Börsen-Zeitung: Euronext verpasst die Führung, Kommentar von Christopher Kalbhenn zum Übernahmevorschlag der Euronext für die London Stock Exchange
Frankfurt (ots)
Auch beim Übernahmevorschlag der Euronext für die London Stock Exchange (LSE) hat das Warten nun ein Ende. Allerdings bietet der Vorschlag keinerlei Aufschluss über die Erfolgsaussichten der beiden Konkurrenten im Kampf um die LSE. Euronext hat im besten Fall zur Deutschen Börse aufgeschlossen. Die Gelegenheit, in Führung zu gehen, hat das Börsenbündnis jedoch verpasst.
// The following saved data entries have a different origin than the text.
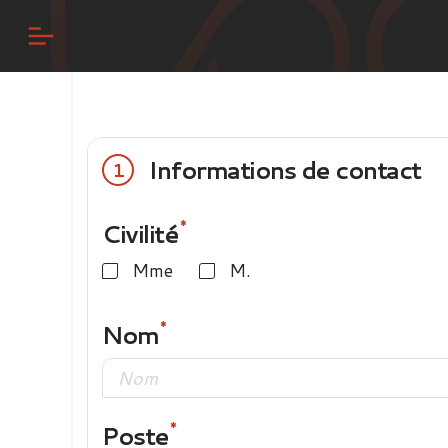
Informations de contact
1
Civilité
Mme
M.
Nom
Poste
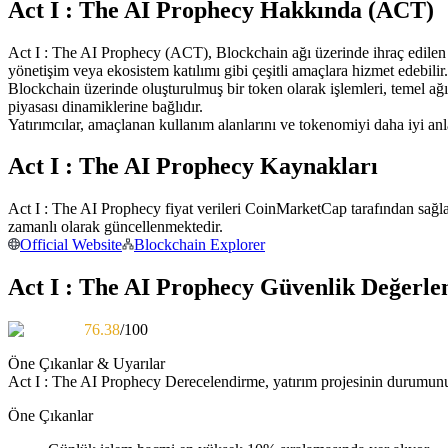
Act I : The AI Prophecy Hakkında (ACT)
USDC'yi teminat olarak kullanan vadeli işlemler
Act I : The AI Prophecy (ACT), Blockchain ağı üzerinde ihraç edilen blo
yönetişim veya ekosistem katılımı gibi çeşitli amaçlara hizmet edebilir.
Blockchain üzerinde oluşturulmuş bir token olarak işlemleri, temel a
piyasası dinamiklerine bağlıdır.
Yatırımcılar, amaçlanan kullanım alanlarını ve tokenomiyi daha iyi a
Act I : The AI Prophecy Kaynakları
Act I : The AI Prophecy fiyat verileri CoinMarketCap tarafından sağl
Kopya Ticaret
zamanlı olarak güncellenmektedir.
Official Website
Blockchain Explorer
En iyi traderlarla güçlerinizi birleştirin
Act I : The AI Prophecy Güvenlik Değerle
76.38
/100
Öne Çıkanlar & Uyarılar
Act I : The AI Prophecy
Derecelendirme, yatırım projesinin durumunu 
Öne Çıkanlar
In vielerlei Hinsicht ähneln die Vorschläge der Euronext den Vorstellungen der Deutschen Börse. Das gilt beispielsweise für die Zusage, das regulatorische Umfeld und die Marktstrukturen in London unverändert zu lassen, die avisierten Gebührensenkungen für Handel und Informationsdienstleistungen und auch die Vision, gemeinsam mit der LSE die weltweit führende Börsenorganisation zu errichten. Ein paar Punkte gegen die Deutsche Börse hat Euronext allerdings gemacht. So hat sie ihren Rivalen mit den von ihr veranschlagten Synergien einer Übernahme deutlich überboten.
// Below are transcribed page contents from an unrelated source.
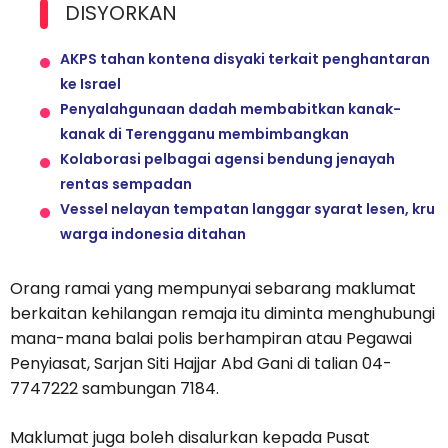
DISYORKAN
AKPS tahan kontena disyaki terkait penghantaran
ke Israel
Penyalahgunaan dadah membabitkan kanak-
kanak di Terengganu membimbangkan
Kolaborasi pelbagai agensi bendung jenayah
rentas sempadan
Vessel nelayan tempatan langgar syarat lesen, kru
warga indonesia ditahan
Orang ramai yang mempunyai sebarang maklumat
berkaitan kehilangan remaja itu diminta menghubungi
mana-mana balai polis berhampiran atau Pegawai
Penyiasat, Sarjan Siti Hajjar Abd Gani di talian 04-
7747222 sambungan 7184.
Maklumat juga boleh disalurkan kepada Pusat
Der bemerkenswerteste Unterschied ist die von Euronext vorgeschlagene Änderung ihrer Governance-Struktur. Während die Deutsche Börse an ihrer zweistufigen Board-Struktur (Aufsichtsrat und Vorstand) festhält, bietet Euronext den Wechsel zu einer einstufigen Struktur an, womit sich die Gesellschaft britischen Verhältnissen anpasst. Das wird dem Börsenbündnis Sympathien einbringen, ein Faktor, der nicht unterschätzt werden darf. Denn den Briten ist das zweistufige System nicht nur fremd, sondern auch überaus suspekt.
Damit allein kann die Gesellschaft das Ringen um die LSE jedoch nicht gewinnen. Denn letztlich werden die Aktionäre über den Ausgang entscheiden. Die Aktionäre der LSE warten immer noch auf eine Preisvorstellung der Euronext, die ihnen aus taktischen Gründen noch vorenthalten wird. Ohne einen Preis wird es dem Börsenbündnis jedoch schwerer als der Deutschen Börse fallen, die Anteilseigner zu überzeugen.
Die Aktionäre der Euronext wiederum könnten sich als Stolperstein erweisen. Denn das aus britischer Sicht auf den ersten Blick verlockende Angebot, eine einstufige Board-Struktur einzuführen, wird dadurch abgeschwächt, dass die Anteilseigner der Euronext der Veränderung erst noch ihren Segen erteilen müssen. Letzteres gilt im Übrigen auch für eine Übernahme der Londoner Börse.